China’s economic outlook upgraded
Global economists have improved their full-year forecasts for the Chinese economy following its impressive first-quarter results, CNBC reported on Wednesday.
JPMorgan reportedly raised its 2023 growth outlook to 6.4% from a previous forecast of 6%, saying the latest quarterly report points to further growth ahead.
Citi lifted its forecast to 6.1% from a previously projected 5.7%, stating that the Chinese economy is “well on track on its post-Covid recovery led by consumption and services.”
Meanwhile, UBS upgraded its forecast for the year from 5.4% to 5.7%, “given the stronger-than-expected recovery in Q1 2023, driven by both a robust rebound in consumption and property.”
The upgrades follow a report by China’s National Bureau of Statistics on Tuesday which showed the economy had rebounded faster than expected, surpassing growth estimates for the first quarter of 2023. According to the report, the world’s second largest economy grew at a rate of 4.5% year-on-year on the back of relaxed Covid-19 restrictions and recovering consumer spending.
“The strong 1Q GDP report points to a strong post-reopening recovery,” JPMorgan’s chief China economist, Haibin Zhu, was quoted as saying.
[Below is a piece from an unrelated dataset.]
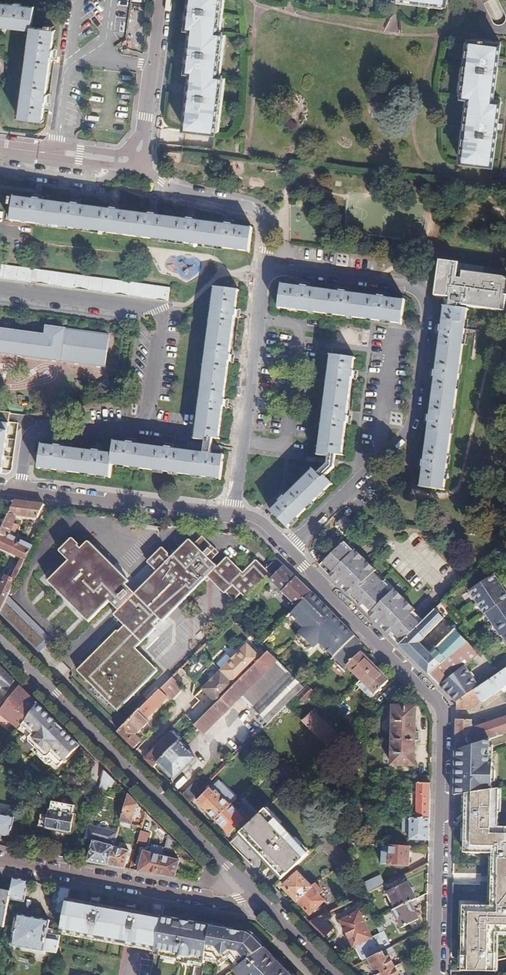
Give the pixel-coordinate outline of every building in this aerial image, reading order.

He pointed out that a range of factors, including a notable rebound in travel-related consumption and services, had led the strong recovery in first-quarter activity.
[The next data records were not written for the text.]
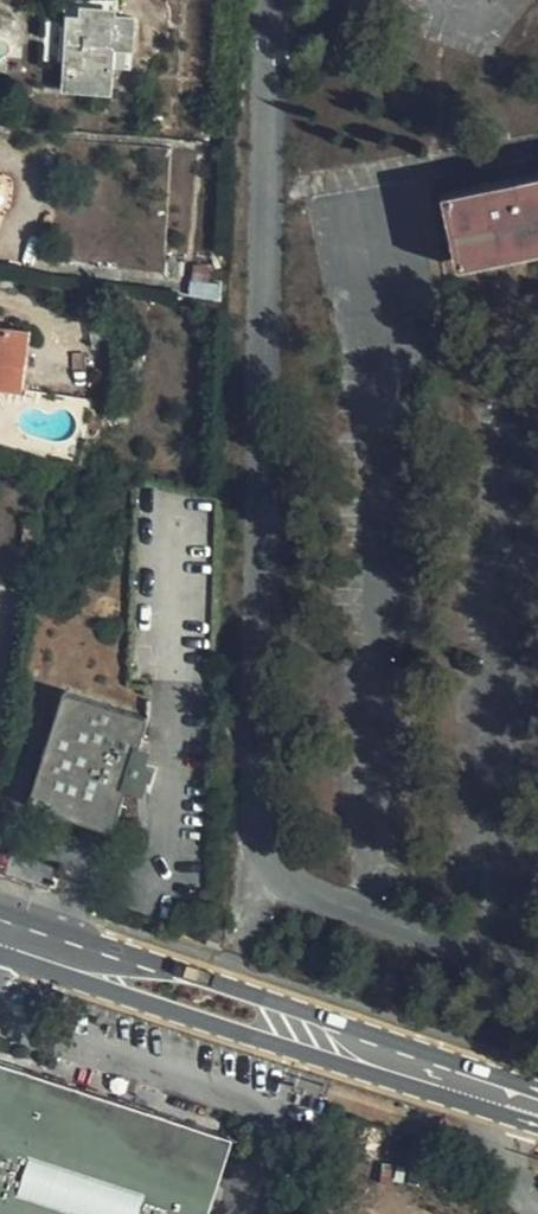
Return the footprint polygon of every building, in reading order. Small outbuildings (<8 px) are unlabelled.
[(111,91),(113,67),(115,46),(133,47),(135,17),(87,14),(86,23),(72,23),(71,42),(69,42),(66,88),(111,91)] [(115,46),(113,67),(132,68),(133,47),(115,46)] [(445,193),(461,265),(537,250),(537,173),(445,193)] [(24,391),(32,330),(0,326),(0,388),(24,391)] [(36,548),(40,521),(28,520),(25,547),(36,548)] [(146,716),(65,690),(29,803),(111,829),(146,716)] [(234,1135),(0,1061),(0,1213),(209,1213),(234,1135)]
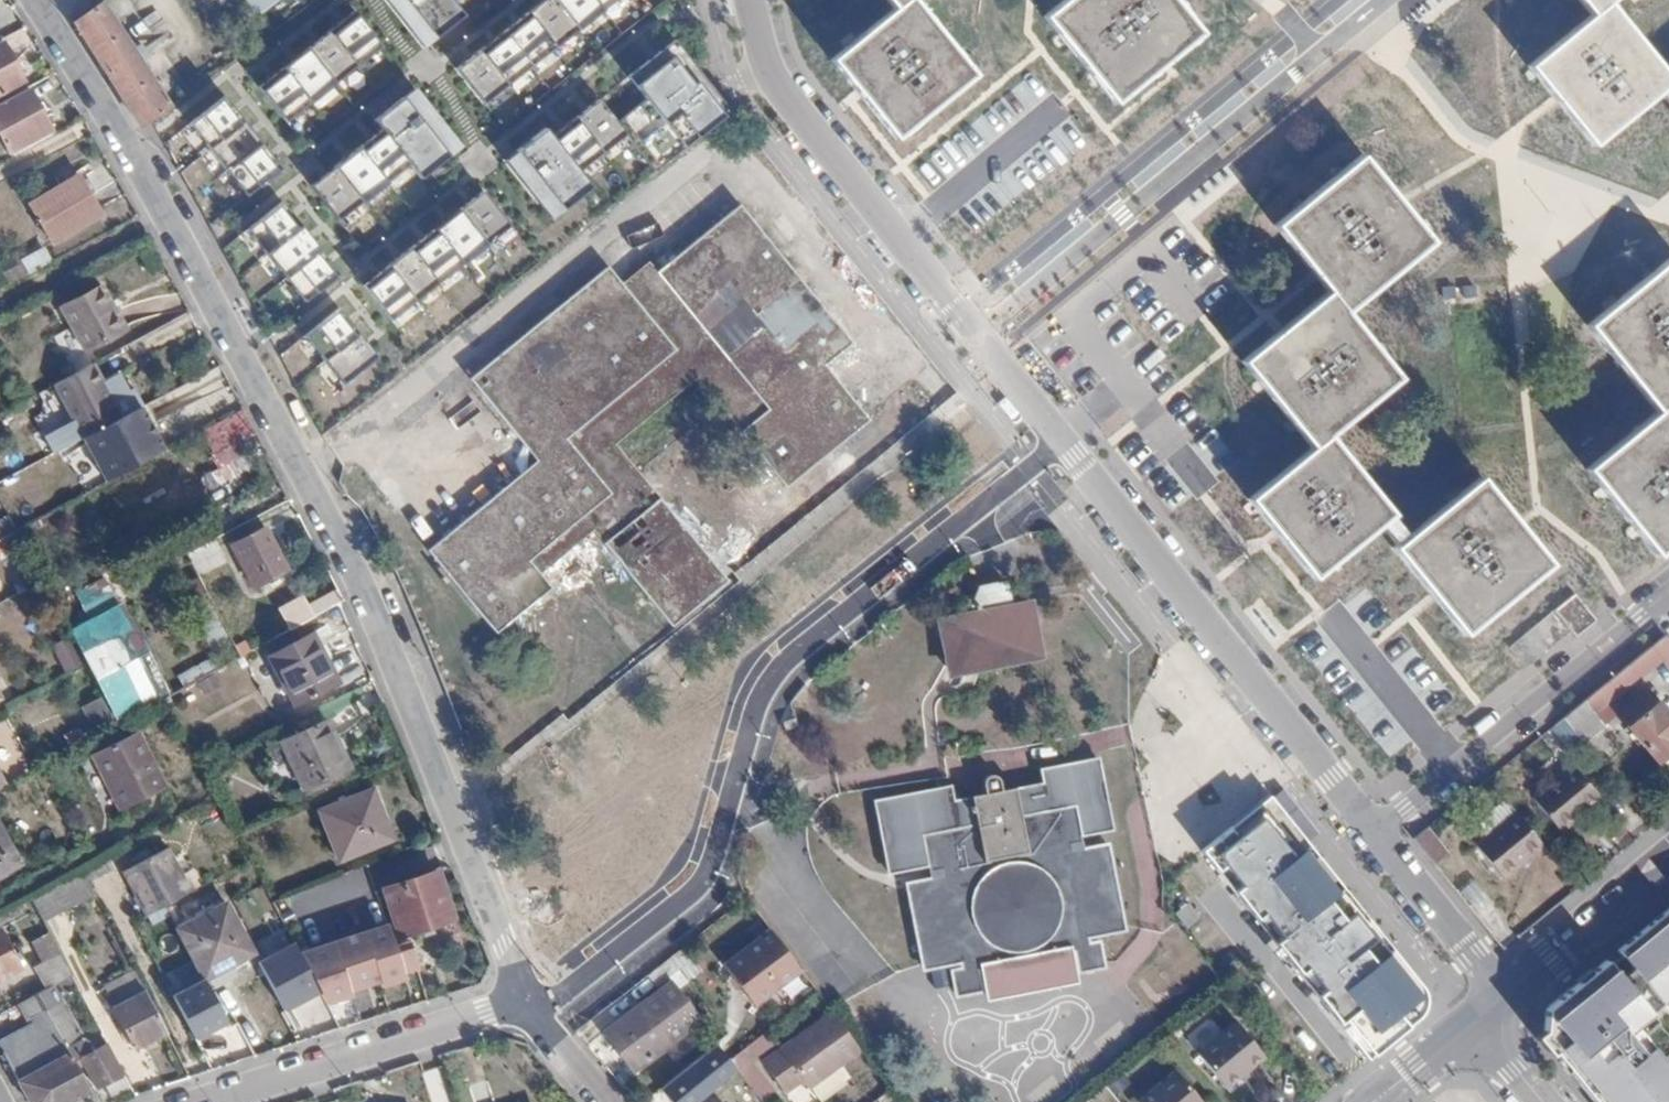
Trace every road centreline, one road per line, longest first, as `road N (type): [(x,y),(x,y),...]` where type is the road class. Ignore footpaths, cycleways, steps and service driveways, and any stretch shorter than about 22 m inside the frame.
road 1 (residential): [(523,1000),(352,563),(159,202),(36,0)]
road 2 (residential): [(1062,439),(789,658),(758,702),(704,878),(556,1000),(529,1012)]
road 3 (residential): [(1385,0),(979,334)]
road 4 (residential): [(1375,830),(1062,439)]
road 5 (residential): [(979,334),(774,82),(749,0)]
road 6 (residential): [(1375,830),(1668,594)]
road 7 (residential): [(210,1101),(523,1000)]
road 8 (residential): [(1509,995),(1375,830)]
road 9 (residential): [(1668,863),(1509,995)]
road 10 (residential): [(1062,439),(979,334)]
road 11 (residential): [(1478,1020),(1376,1101)]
“The stronger-than-expected 1Q GDP reading lifts our full-year GDP growth forecast,” Zhu said, adding that China’s recovery “will likely continue in the near term.”
Citi economists also assumed that the stronger-than-expected first-quarter growth suggests further expansion ahead.
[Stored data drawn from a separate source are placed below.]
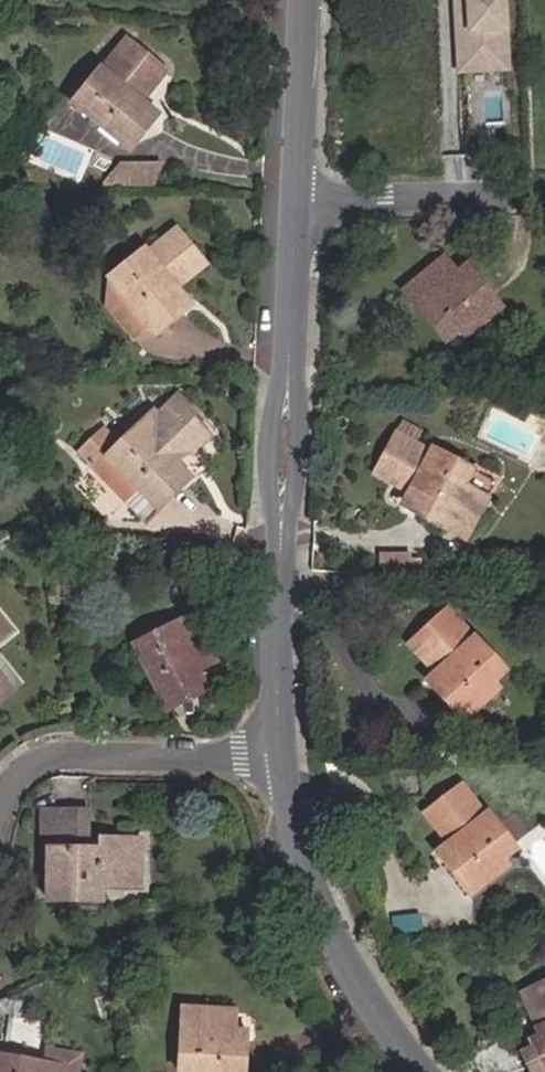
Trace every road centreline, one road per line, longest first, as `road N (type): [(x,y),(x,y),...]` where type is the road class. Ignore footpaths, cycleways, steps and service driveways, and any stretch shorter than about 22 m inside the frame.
road 1 (residential): [(291,740),(309,202)]
road 2 (residential): [(402,1071),(308,931),(291,740)]
road 3 (residential): [(0,832),(10,786),(67,743),(291,740)]
road 4 (residential): [(544,191),(309,202)]
road 5 (residential): [(309,202),(316,0)]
“Given meaningful recovery perhaps only started after the Chinese New Year, the underlying momentum could be stronger than the headline number suggests,” they said in a note seen by CNBC.
“The release of pent-up demand during Covid and holiday helped, but we remain cautious on its outlook without big stimulus in sight and the discounts intensifying,” analysts added.
Global economists previously expressed concern that China’s economic recovery could take longer than expected amid supply chain disruptions from pandemic-related curbs.